**ASSIGNED TASK**
Count how many lines of the material contain the string "санна", matching case exactly, and give only that number.

Extracted records
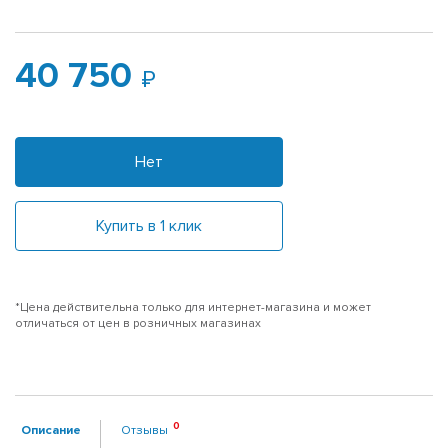
40 750
Нет
Купить в 1 клик
*Цена действительна только для интернет-магазина и может
отличаться от цен в розничных магазинах
Описание
Отзывы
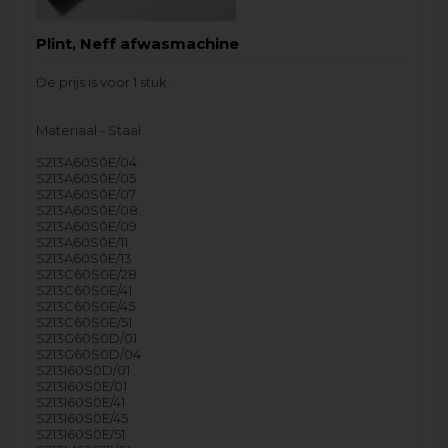
Plint, Neff afwasmachine
De prijs is voor 1 stuk.
Materiaal - Staal
S213A60S0E/04
S213A60S0E/05
S213A60S0E/07
S213A60S0E/08
S213A60S0E/09
S213A60S0E/11
S213A60S0E/13
S213C60S0E/28
S213C60S0E/41
S213C60S0E/45
S213C60S0E/51
S213G60S0D/01
S213G60S0D/04
S213I60S0D/01
S213I60S0E/01
S213I60S0E/41
S213I60S0E/45
S213I60S0E/51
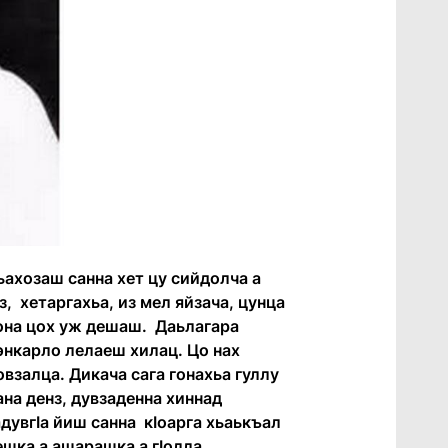
ьахозаш санна хет цу сийдолча а
з, хетаргахьа, из мел яйзача, цунца
 сона цох уж дешаш. Даьлагара
 энкарло лелаеш хилац. Цо нах
взалца. Дикача сага гонахьа гуллу
ана денз, дувзаденна хиннад
дувгӏа йиш санна кӏоарга хьаькъал
ешка а ашарашка а гӏолла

**COMPLETED EXERCISE**
2